*What the task asks*
Only one stretch of the data below is needed. Output the lines from the one with "For our Clients" up to and including the one with "PARTNER SECTION", exactly as they stand.

◆ ◆ ◆ ◆ ◆ ◆ ◆

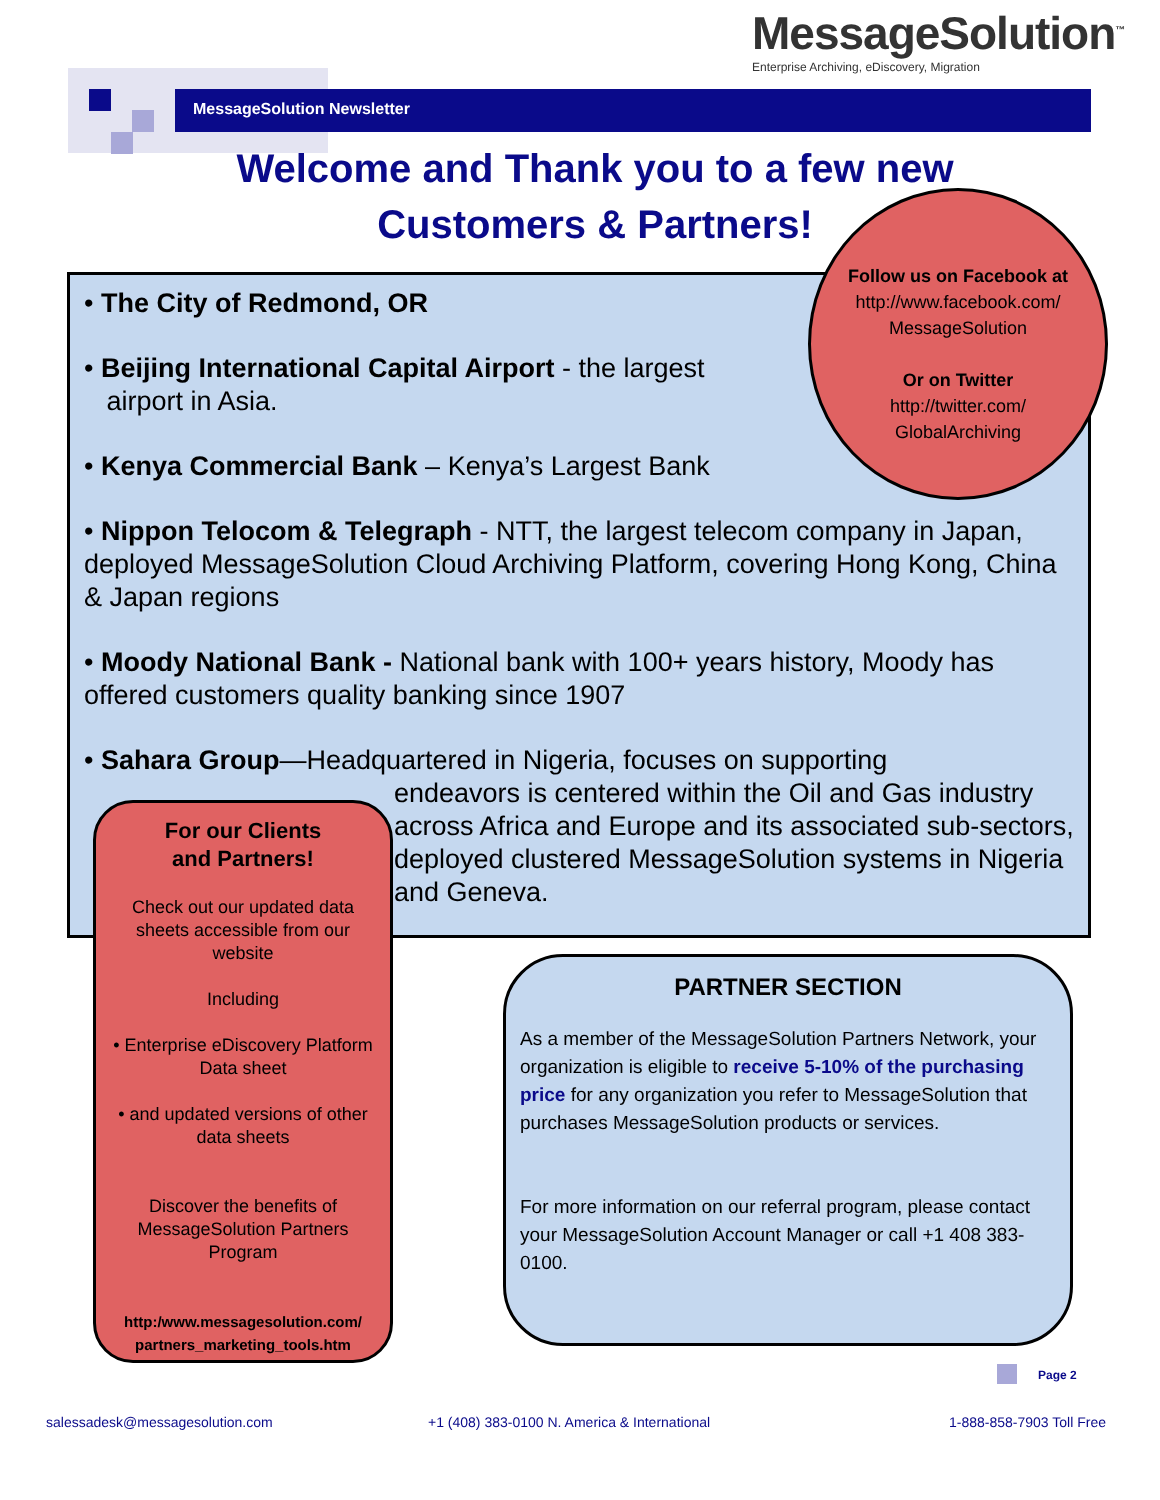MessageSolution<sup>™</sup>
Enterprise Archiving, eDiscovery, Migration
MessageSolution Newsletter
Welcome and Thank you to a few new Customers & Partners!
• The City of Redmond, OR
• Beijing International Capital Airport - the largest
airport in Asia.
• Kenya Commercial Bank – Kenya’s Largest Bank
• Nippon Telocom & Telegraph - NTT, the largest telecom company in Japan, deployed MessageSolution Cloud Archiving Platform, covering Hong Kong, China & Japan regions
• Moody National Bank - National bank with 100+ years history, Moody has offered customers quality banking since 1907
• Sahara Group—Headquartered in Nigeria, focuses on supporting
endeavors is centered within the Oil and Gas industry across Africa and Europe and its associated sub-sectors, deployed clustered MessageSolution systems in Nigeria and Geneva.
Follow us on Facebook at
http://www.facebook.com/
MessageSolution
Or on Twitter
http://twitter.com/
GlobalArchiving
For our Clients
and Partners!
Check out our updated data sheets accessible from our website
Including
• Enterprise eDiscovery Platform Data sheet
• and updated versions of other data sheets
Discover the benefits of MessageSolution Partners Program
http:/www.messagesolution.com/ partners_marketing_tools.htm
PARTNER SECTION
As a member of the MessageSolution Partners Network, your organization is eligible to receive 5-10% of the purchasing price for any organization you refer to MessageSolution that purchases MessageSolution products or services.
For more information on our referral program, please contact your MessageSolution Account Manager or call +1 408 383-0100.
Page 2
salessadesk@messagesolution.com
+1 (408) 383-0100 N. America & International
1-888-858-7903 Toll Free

◆ ◆ ◆ ◆ ◆ ◆ ◆

*Task result*
For our Clients
and Partners!
Check out our updated data sheets accessible from our website
Including
• Enterprise eDiscovery Platform Data sheet
• and updated versions of other data sheets
Discover the benefits of MessageSolution Partners Program
http:/www.messagesolution.com/ partners_marketing_tools.htm
PARTNER SECTION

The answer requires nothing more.